* _GIVEN DATA_
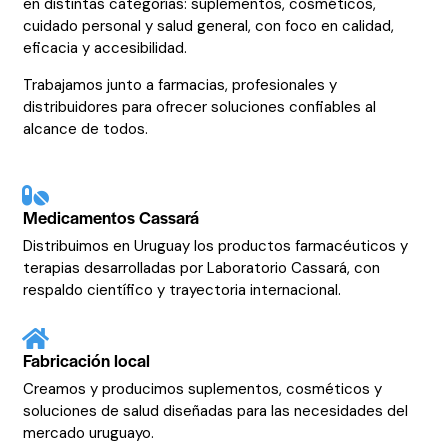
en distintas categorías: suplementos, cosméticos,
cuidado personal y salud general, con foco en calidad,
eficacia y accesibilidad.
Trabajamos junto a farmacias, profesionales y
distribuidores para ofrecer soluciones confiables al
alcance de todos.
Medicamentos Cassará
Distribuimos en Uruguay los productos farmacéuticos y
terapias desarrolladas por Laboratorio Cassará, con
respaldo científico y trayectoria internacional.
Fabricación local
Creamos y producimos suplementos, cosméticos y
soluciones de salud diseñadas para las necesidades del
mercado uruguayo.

==

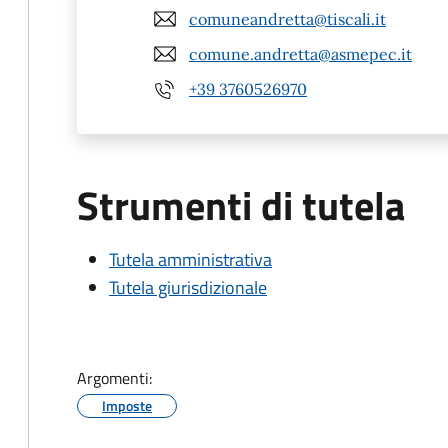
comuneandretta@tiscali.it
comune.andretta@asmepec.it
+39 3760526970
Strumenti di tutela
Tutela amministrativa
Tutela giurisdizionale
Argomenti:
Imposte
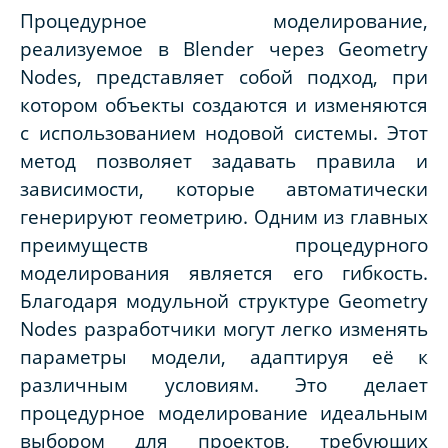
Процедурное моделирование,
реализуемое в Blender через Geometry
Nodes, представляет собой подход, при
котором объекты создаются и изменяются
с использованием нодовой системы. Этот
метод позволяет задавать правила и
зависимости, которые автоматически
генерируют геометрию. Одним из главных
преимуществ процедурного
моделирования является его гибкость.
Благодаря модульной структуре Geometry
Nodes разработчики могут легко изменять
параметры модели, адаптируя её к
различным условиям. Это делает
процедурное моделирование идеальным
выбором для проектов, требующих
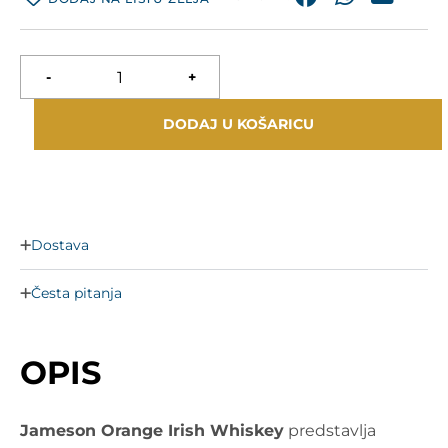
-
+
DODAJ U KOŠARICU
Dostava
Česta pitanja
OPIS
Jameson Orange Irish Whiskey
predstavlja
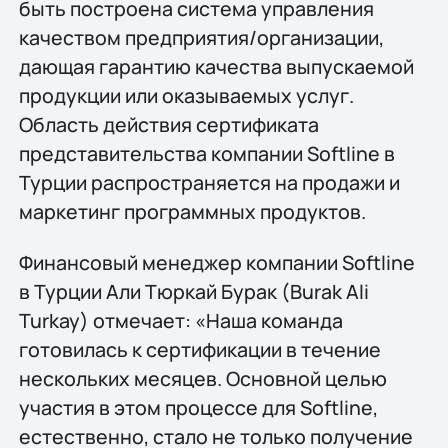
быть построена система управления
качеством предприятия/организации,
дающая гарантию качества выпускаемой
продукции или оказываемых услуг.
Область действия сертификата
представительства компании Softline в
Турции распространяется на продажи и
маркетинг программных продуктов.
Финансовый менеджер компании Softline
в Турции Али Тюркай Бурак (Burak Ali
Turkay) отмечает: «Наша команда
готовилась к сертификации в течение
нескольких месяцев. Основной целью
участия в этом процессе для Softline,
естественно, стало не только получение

* _INSTRUCTION_
Reproduce the lines of the listing starting at the line containing "быть построена система управления" and ending at the line containing "Финансовый менеджер компании Softline", replacing "программных продуктов" with "программного обеспечения" and leaving everything else unchanged.

* _OUTPUT BELOW_
быть построена система управления
качеством предприятия/организации,
дающая гарантию качества выпускаемой
продукции или оказываемых услуг.
Область действия сертификата
представительства компании Softline в
Турции распространяется на продажи и
маркетинг программного обеспечения.
Финансовый менеджер компании Softline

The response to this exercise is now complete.